- THE PROBLEM -
Search the material for the word "down" and report each line where it turns up.

- COLLECTED DATA -
__________________________________________________
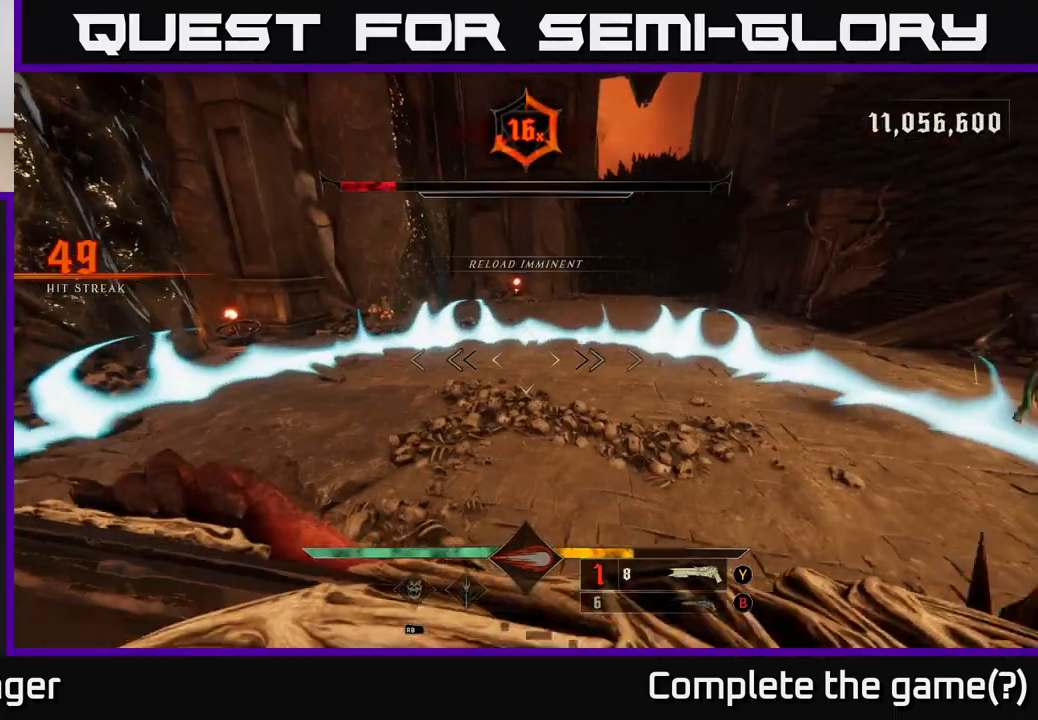
{"buttons": [], "left_stick": "left", "right_stick": "right", "events": [[83, "A", "up"], [167, "left_stick", "center"], [200, "right_stick", "right"], [250, "left_stick", "left"]]}
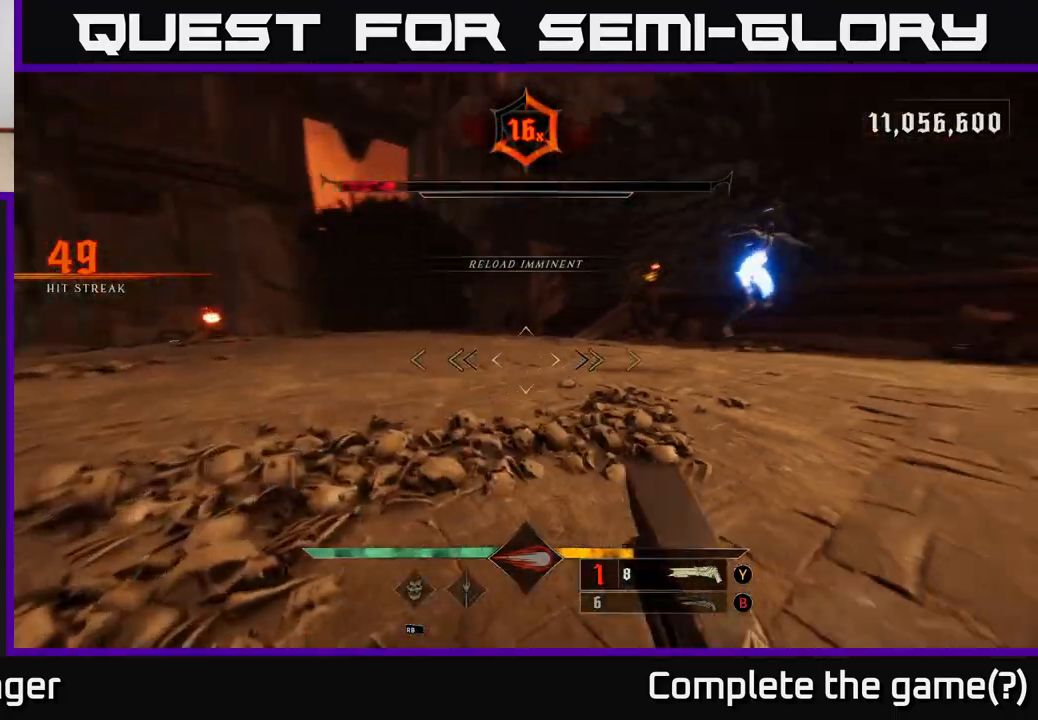
{"buttons": [], "left_stick": "left", "right_stick": "center", "events": [[200, "X", "down"], [217, "right_stick", "center"], [317, "X", "up"]]}
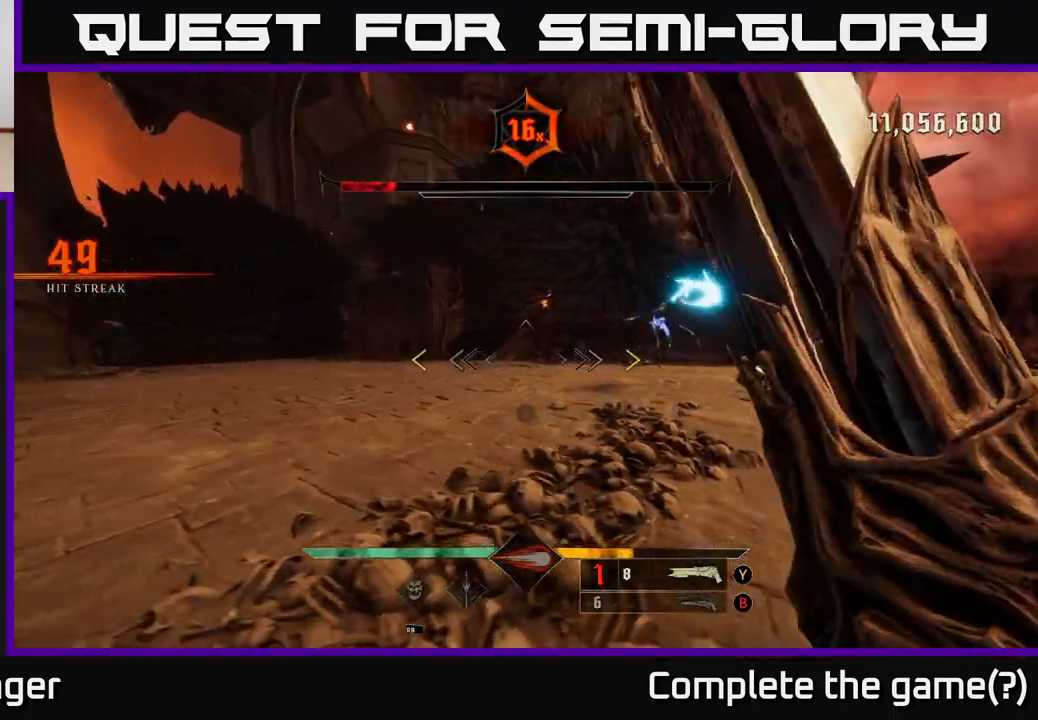
{"buttons": [], "left_stick": "left", "right_stick": "center", "events": [[117, "A", "down"], [233, "A", "up"], [283, "A", "down"], [483, "A", "up"]]}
__________________________________________________
- ANSWER AREA -
{"buttons": [], "left_stick": "left", "right_stick": "center", "events": [[200, "X", "down"], [217, "right_stick", "center"], [317, "X", "up"]]}
{"buttons": [], "left_stick": "left", "right_stick": "center", "events": [[117, "A", "down"], [233, "A", "up"], [283, "A", "down"], [483, "A", "up"]]}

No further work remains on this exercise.